On 1/18/2014 3:50 AM, Peter Otten wrote:

> Unlike `&` `and` cannot be overridden (*),

> (*) I assume overriding would collide with short-cutting of boolean
> expressions.

Yes. 'and' could be called a 'control-flow operator', but in Python it 
is not a functional operator.

A functional binary operator expression like 'a + b' abbreviates a 
function call, without using (). In this case, it could be written 
'operator.add(a,b)'. This function, or it internal equivalent, calls 
either a.__add__(b) or b.__radd__(a) or both. It is the overloading of 
the special methods that overrides the operator.
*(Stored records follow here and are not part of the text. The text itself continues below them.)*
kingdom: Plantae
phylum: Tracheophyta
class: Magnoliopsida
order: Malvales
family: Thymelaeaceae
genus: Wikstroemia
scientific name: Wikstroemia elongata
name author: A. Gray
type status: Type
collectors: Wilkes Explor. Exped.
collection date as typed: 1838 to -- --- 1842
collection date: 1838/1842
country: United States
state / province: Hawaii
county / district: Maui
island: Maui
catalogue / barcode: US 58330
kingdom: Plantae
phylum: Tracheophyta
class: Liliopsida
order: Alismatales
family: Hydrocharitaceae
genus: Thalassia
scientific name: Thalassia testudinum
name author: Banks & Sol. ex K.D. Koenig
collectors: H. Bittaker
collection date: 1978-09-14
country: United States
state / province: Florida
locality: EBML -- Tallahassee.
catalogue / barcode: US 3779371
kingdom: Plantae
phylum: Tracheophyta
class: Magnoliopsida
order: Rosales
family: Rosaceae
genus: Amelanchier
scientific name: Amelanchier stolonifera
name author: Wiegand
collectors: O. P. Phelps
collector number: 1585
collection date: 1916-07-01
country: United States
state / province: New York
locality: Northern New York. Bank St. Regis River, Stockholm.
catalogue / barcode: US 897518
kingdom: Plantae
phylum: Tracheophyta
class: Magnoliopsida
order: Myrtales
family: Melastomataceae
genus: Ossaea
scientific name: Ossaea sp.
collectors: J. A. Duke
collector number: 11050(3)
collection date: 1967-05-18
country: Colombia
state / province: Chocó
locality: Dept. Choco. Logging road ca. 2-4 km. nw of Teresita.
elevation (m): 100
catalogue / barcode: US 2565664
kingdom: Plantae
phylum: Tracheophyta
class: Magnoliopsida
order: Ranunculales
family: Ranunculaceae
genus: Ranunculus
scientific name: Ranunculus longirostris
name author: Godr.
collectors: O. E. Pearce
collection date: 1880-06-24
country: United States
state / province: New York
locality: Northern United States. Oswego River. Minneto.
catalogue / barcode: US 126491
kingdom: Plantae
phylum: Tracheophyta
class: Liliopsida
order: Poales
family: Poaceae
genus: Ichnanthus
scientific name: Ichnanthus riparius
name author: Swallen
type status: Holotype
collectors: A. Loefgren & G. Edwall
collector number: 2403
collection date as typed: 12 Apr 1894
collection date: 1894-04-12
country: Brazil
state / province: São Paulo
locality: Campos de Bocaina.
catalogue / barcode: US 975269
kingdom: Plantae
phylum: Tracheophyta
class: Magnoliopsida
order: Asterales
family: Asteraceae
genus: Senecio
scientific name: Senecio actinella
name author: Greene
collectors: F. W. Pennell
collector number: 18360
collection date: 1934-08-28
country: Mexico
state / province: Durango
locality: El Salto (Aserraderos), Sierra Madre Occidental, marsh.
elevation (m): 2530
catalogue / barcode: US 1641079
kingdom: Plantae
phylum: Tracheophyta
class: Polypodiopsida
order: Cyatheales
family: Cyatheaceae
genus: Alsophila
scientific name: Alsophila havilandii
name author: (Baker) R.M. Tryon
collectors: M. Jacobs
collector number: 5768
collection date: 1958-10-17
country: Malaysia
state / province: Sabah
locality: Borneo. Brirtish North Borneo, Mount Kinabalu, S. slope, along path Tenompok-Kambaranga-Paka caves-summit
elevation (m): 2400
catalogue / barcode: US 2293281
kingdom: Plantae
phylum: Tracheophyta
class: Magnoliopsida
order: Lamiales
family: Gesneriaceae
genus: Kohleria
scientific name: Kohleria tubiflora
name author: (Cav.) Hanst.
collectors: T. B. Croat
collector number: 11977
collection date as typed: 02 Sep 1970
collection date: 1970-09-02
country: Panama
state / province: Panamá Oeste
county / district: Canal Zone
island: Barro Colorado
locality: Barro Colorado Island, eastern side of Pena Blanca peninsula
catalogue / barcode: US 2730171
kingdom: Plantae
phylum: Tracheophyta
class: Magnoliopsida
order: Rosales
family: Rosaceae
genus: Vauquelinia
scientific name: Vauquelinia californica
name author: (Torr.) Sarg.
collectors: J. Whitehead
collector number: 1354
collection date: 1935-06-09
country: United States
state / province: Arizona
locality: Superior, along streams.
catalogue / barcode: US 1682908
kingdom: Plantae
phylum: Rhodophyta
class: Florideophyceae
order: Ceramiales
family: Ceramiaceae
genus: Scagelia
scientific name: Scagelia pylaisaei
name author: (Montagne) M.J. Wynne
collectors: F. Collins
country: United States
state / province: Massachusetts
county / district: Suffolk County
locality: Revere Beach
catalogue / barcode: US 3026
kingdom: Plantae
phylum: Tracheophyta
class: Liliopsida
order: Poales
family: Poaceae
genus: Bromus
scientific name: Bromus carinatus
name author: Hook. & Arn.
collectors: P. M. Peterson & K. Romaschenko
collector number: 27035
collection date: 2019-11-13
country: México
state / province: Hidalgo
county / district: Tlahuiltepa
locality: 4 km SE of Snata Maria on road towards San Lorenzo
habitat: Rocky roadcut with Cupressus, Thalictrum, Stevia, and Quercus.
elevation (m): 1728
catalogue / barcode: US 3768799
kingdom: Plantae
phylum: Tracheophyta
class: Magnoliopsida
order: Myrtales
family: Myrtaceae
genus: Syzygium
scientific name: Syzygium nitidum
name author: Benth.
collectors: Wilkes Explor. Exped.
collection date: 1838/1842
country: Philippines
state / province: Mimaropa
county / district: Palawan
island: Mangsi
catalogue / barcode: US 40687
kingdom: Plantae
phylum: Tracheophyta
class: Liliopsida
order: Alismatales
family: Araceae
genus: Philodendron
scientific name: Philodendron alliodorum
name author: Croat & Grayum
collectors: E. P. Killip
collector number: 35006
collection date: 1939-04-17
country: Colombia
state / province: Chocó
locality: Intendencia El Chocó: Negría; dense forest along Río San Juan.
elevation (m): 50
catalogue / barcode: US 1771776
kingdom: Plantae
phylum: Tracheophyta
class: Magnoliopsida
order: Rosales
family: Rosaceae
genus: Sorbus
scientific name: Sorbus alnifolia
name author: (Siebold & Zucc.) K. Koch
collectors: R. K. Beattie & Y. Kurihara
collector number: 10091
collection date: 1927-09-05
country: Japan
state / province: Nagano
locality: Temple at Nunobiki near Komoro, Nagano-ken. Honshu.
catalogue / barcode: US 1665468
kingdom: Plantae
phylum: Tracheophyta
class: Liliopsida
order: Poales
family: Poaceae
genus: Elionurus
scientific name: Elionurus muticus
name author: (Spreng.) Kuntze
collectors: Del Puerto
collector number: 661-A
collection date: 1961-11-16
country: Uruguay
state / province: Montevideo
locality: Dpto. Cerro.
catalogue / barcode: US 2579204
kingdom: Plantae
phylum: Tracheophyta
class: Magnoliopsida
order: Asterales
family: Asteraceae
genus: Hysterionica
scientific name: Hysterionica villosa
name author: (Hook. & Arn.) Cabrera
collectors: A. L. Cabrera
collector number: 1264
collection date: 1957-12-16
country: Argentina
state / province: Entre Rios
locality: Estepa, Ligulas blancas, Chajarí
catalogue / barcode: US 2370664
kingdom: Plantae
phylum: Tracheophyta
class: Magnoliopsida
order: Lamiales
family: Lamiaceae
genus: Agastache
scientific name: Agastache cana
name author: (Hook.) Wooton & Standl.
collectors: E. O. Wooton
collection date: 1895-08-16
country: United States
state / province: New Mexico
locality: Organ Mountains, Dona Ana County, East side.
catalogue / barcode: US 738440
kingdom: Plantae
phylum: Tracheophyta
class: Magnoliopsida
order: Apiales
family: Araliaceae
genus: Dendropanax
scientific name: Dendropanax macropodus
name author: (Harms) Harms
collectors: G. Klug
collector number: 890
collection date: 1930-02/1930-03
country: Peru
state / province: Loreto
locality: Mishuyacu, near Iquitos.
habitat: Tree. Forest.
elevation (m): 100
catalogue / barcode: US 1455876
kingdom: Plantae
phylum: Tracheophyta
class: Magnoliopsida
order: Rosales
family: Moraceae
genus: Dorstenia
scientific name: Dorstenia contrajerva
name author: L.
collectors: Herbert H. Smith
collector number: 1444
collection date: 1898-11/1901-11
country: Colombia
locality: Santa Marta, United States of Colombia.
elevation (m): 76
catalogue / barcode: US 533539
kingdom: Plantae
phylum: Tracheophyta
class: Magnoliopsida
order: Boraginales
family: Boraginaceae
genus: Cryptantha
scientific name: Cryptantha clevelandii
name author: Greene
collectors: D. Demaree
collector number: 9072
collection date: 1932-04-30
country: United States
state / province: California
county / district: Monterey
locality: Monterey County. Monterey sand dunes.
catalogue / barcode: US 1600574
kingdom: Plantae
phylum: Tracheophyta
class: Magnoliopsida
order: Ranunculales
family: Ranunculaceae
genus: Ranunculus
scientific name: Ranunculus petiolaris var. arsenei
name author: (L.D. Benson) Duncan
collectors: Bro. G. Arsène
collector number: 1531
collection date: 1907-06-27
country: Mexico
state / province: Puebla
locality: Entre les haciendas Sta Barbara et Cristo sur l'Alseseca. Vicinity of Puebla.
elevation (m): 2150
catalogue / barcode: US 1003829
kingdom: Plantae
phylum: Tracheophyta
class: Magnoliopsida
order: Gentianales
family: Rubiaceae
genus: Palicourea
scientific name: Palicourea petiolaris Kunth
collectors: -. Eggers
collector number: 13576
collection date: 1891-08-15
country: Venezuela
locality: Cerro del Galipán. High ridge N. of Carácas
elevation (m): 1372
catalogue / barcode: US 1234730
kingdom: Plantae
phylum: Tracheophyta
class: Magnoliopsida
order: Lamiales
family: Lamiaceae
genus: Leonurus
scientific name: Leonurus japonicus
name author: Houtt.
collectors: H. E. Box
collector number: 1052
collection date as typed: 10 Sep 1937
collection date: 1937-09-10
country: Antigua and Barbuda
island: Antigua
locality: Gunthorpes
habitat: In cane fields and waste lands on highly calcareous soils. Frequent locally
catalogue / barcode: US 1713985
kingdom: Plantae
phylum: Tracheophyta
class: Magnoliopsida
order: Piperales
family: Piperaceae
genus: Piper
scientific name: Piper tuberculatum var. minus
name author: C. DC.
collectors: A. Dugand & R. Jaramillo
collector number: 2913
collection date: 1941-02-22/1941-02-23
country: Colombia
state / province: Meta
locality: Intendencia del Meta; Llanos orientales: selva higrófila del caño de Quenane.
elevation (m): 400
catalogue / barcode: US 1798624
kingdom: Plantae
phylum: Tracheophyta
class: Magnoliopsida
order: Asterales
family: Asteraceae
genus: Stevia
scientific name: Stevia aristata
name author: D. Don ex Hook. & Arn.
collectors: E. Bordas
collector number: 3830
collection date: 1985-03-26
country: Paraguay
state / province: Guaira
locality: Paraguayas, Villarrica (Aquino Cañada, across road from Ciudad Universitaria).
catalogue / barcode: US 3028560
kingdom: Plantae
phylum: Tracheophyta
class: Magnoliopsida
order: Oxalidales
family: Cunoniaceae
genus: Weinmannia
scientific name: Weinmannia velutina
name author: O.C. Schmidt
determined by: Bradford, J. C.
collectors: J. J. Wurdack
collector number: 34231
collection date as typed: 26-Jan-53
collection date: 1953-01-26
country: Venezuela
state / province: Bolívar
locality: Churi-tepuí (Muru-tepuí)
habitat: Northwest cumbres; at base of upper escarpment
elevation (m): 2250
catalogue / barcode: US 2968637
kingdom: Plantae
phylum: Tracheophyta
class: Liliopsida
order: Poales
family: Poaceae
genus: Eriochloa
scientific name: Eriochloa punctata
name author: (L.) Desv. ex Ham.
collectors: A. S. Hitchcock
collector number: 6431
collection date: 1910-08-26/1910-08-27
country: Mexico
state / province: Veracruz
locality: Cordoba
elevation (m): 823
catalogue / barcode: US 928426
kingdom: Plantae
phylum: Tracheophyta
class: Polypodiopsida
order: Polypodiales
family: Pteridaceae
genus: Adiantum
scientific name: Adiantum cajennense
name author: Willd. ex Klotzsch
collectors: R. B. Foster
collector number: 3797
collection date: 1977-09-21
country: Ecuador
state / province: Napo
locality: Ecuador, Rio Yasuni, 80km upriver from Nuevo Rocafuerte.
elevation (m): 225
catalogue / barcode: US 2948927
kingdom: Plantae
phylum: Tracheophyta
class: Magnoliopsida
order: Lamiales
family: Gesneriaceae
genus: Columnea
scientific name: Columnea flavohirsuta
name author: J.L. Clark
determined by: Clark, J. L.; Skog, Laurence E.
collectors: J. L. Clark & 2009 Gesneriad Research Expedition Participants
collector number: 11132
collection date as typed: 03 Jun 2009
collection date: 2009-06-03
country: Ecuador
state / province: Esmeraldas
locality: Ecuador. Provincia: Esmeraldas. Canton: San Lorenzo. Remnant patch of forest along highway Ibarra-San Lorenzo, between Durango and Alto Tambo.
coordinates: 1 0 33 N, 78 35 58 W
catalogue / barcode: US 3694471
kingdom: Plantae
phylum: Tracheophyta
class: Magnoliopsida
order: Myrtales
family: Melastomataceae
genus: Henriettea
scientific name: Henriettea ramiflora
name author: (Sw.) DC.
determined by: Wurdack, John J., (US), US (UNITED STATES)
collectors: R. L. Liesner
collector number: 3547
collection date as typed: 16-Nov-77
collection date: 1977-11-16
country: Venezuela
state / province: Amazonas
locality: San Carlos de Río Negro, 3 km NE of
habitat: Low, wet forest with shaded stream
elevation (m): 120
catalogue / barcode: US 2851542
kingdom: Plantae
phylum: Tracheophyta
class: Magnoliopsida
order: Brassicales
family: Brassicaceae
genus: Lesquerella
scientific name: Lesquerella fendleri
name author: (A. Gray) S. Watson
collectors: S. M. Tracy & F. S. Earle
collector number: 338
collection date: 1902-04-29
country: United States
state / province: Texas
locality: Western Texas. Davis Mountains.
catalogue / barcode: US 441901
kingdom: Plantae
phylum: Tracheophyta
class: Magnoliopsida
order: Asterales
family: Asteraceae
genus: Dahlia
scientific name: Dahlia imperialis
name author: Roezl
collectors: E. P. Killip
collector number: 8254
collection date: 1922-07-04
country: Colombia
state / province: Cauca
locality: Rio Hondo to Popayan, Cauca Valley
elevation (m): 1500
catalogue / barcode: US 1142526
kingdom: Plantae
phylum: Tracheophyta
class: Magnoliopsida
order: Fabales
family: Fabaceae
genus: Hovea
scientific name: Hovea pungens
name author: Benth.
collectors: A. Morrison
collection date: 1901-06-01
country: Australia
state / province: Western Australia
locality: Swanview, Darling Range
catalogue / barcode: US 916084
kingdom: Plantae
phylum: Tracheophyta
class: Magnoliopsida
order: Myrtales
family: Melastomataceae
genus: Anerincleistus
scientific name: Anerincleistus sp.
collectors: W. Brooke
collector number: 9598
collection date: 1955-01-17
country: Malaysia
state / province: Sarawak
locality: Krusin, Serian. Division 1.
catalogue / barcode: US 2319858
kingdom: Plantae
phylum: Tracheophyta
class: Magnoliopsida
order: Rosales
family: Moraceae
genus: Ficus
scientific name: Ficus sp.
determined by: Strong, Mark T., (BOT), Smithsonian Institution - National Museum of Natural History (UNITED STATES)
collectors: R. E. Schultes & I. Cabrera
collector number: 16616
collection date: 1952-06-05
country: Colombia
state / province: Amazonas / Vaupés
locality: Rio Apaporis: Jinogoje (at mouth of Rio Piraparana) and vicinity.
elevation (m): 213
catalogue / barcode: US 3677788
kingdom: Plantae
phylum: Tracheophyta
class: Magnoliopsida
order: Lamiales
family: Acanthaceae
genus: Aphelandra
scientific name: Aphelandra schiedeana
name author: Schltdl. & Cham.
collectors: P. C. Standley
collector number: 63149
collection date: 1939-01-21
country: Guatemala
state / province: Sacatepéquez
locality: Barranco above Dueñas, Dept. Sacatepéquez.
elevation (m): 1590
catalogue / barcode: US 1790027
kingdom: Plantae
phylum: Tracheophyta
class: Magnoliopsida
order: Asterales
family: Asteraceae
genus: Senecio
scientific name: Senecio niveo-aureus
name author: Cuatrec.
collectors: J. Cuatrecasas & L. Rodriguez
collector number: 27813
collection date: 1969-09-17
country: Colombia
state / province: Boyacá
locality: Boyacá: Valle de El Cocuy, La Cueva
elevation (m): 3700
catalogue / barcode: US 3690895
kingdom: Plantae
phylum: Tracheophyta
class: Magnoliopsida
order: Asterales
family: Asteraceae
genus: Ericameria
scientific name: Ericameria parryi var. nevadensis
The control flow expression 'a and b' cannot abbreviate a function call 
because Python calls always evaluate all arguments first. It is 
equivalent* to the conditional (control flow) *expression* (also not a 
function operator) 'a if not a else b'. Evaluation of either expression 
calls bool(a) and hence a.__bool__ or a.__len__.

'a or b' is equivalent* to 'a if a else b'

* 'a (and/or) b' evaluates 'a' once, whereas 'a if (not/)a else b' 
evaluates 'a' twice. This is not equivalent when there are side-effects. 
Here is an example where this matters.
  input('enter a non-0 number :') or 1

-- 
Terry Jan Reedy